• CONSIGNES DE L'EXERCICE:
1) Citez le passage du texte sur Tiktok qui commence par « Enquêtes et mesures » et se poursuit jusqu'à « récompenses de l'UE. » inclus.
2) Écrivez la suite du texte sur Tiktok, en reprenant après sa dernière phrase.

• TEXTE FOURNI:
=======

Résultat, de nombreux responsables politiques estiment que la plateforme permet au gouvernement chinois d'espionner les utilisateurs ou à des fins de propagande.
Aux Etats-Unis, l'application de vidéos courtes est justement menacée d'interdiction. Une loi a été votée au Congrès en 2024 obligeant Bytedance à céder le réseau social à un autre propriétaire d'ici au 19 janvier, pointant des risques d'exploitation des données personnelles des utilisateurs américains par les autorités chinoises.
"Tiktok est un cheval de Troie moderne du Parti communiste chinois utilisé pour surveiller les Américains", accusait ainsi l'élu républicain Michael McCaul en 2024.
Plusieurs salariés ont également affirmé recueillir des informations sur les utilisateurs, notamment leur opinion sur des sujets sensibles comme l’avortement ou la religion. Certaines de ces données auraient été stockées en Chine et consultées par des employés de Bytedance, à Pékin.
Enquêtes et mesures contre Tiktok
Malgré ces soupçons d'espionnage, le président Donald Trump a repoussé par deux fois l'échéance afin de donner plus de temps à Tiktok de trouver un repreneur. La date limite est désormais fixée au 19 juin.
Ces inquiétudes sont partagées en Europe. L'Union européenne a lancé plusieurs enquêtes sur l'utilisation des données des internautes par Tiktok. En février 2024, le gendarme européen a ainsi ouvert une "enquête formelle" pour des manquements présumés en matière de protection des mineurs.
Deux mois plus tard, l'arrivée de Tiktok Lite, une application jugée trop addictive, a accentué la méfiance des 27. Face à la pression de l'UE, Tiktok avait fini par retirer son programme de récompenses de l'UE.
En France, plusieurs voix s'élèvent également contre la plateforme. Dès février 2023 ,le Sénat a lancé une commission d'enquête chargée d'étudier l'utilisation et la stratégie d’influence du réseau social chinois. Le groupe avait préconisé d'interdire la plateforme, soulignant ses liens avec Pékin et la façon dont sont gérées les données personnelles de ses utilisateurs. Mais la commission d'enquête n'a aucun pouvoir décisionnaire.

=======

• MATÉRIEL FOURNI:
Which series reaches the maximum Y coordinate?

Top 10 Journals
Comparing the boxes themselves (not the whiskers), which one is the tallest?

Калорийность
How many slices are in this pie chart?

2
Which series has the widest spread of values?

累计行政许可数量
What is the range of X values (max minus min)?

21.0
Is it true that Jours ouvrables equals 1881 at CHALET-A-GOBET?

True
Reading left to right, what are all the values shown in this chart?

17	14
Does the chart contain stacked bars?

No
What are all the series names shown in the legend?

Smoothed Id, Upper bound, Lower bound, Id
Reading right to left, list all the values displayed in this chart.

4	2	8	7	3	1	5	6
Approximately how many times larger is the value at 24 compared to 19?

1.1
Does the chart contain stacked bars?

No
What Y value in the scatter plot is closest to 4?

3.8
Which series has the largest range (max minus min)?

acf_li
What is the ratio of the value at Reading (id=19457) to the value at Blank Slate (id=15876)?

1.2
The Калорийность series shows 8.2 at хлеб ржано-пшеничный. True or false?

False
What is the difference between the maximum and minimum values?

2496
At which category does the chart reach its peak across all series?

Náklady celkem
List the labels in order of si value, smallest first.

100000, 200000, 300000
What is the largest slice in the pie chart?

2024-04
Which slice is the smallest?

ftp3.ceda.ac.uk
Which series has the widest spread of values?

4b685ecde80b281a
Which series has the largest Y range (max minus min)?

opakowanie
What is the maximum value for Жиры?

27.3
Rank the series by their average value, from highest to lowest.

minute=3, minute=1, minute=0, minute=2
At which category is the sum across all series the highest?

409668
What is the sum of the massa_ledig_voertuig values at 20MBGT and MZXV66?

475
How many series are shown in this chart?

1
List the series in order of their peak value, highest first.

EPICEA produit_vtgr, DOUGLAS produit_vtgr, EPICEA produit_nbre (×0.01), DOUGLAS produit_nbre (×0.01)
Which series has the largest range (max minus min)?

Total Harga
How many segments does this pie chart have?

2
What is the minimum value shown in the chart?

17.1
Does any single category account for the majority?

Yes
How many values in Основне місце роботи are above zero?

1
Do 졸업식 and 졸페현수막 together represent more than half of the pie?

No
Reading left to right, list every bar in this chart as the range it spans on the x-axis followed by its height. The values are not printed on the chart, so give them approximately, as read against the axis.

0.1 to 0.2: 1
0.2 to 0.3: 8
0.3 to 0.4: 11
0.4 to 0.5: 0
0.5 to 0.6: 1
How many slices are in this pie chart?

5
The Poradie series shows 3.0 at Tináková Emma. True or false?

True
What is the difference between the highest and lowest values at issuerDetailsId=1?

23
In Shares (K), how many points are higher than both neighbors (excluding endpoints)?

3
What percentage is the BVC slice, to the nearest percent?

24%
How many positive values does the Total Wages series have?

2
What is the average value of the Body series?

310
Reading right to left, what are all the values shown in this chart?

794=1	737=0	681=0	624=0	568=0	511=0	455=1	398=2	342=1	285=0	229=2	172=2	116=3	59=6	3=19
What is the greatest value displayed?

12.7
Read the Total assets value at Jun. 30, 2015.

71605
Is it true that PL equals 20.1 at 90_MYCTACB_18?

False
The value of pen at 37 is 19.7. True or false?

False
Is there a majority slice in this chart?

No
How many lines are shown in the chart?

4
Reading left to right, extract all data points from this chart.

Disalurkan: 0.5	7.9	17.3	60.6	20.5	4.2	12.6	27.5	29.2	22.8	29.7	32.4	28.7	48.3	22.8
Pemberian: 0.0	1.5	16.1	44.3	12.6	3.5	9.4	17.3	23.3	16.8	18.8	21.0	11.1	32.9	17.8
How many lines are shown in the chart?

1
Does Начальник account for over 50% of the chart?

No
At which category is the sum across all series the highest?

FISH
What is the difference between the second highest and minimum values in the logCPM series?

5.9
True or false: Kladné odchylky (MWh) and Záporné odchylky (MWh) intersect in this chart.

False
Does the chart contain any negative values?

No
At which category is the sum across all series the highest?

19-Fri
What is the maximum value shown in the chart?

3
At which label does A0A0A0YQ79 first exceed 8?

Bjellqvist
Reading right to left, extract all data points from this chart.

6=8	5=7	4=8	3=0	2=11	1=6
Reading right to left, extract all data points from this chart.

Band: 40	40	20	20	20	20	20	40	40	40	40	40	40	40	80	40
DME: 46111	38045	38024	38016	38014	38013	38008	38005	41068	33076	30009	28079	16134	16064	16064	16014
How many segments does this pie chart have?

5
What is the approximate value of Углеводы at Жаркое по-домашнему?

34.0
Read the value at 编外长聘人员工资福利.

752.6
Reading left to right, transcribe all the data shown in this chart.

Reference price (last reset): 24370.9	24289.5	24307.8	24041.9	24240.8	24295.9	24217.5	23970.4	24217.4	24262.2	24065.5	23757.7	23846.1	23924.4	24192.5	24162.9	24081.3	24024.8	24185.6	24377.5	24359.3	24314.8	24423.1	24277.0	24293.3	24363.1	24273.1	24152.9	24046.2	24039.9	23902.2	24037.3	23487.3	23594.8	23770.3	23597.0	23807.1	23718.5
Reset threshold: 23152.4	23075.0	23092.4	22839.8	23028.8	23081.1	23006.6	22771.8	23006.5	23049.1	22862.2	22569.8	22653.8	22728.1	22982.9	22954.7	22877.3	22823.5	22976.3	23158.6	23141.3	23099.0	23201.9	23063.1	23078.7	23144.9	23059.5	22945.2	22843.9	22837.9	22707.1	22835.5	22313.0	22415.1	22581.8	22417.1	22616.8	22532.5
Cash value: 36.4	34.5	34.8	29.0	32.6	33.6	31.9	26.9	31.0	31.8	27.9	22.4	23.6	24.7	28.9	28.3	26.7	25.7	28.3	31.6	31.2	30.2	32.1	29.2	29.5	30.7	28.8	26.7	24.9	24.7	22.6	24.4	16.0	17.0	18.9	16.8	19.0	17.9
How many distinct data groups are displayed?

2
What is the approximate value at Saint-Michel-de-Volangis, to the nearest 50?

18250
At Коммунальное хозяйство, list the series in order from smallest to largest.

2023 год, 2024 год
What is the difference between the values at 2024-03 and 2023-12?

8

=======

• RÉPONSES AUX CONSIGNES:
1)
Enquêtes et mesures contre Tiktok
Malgré ces soupçons d'espionnage, le président Donald Trump a repoussé par deux fois l'échéance afin de donner plus de temps à Tiktok de trouver un repreneur. La date limite est désormais fixée au 19 juin.
Ces inquiétudes sont partagées en Europe. L'Union européenne a lancé plusieurs enquêtes sur l'utilisation des données des internautes par Tiktok. En février 2024, le gendarme européen a ainsi ouvert une "enquête formelle" pour des manquements présumés en matière de protection des mineurs.
Deux mois plus tard, l'arrivée de Tiktok Lite, une application jugée trop addictive, a accentué la méfiance des 27. Face à la pression de l'UE, Tiktok avait fini par retirer son programme de récompenses de l'UE.

2)
En janvier 2024, Sylvain Maillard, à l'époque président du groupe Renaissance à l'Assemblée nationale, a menacé de défendre l'interdiction de Tiktok en France. "Je vois ce que fait Tiktok. Je pense que c'est un site organisé pour nous rendre totalement débile. (...) Il faut aider les parents, si c'est nocif il faut faire en sorte de l'interdire" avait-il plaidé sur Franceinfo.
Des précédents avec Huawei ou Deepseek
Plus récemment, l'Assemblée nationale a approuvé la création d'une commission d'enquête sur les effets psychologiques de Tiktok sur les enfants et les adolescents. La question de la protection des données pourrait y être évoquée.
Les pays européens ont donc pris des mesures pour limiter l'accès à Tiktok. En février 2023, la Commission européenne, le Parlement européen et le Conseil européen ont également interdit à leurs salariés d'utiliser Tiktok sur leur mobile, à des fins de cybersécurité. La France a également interdit à ses fonctionnaires d'utiliser Tiktok, ou d'autres réseaux étrangers, pour limiter les risques d'espionnage.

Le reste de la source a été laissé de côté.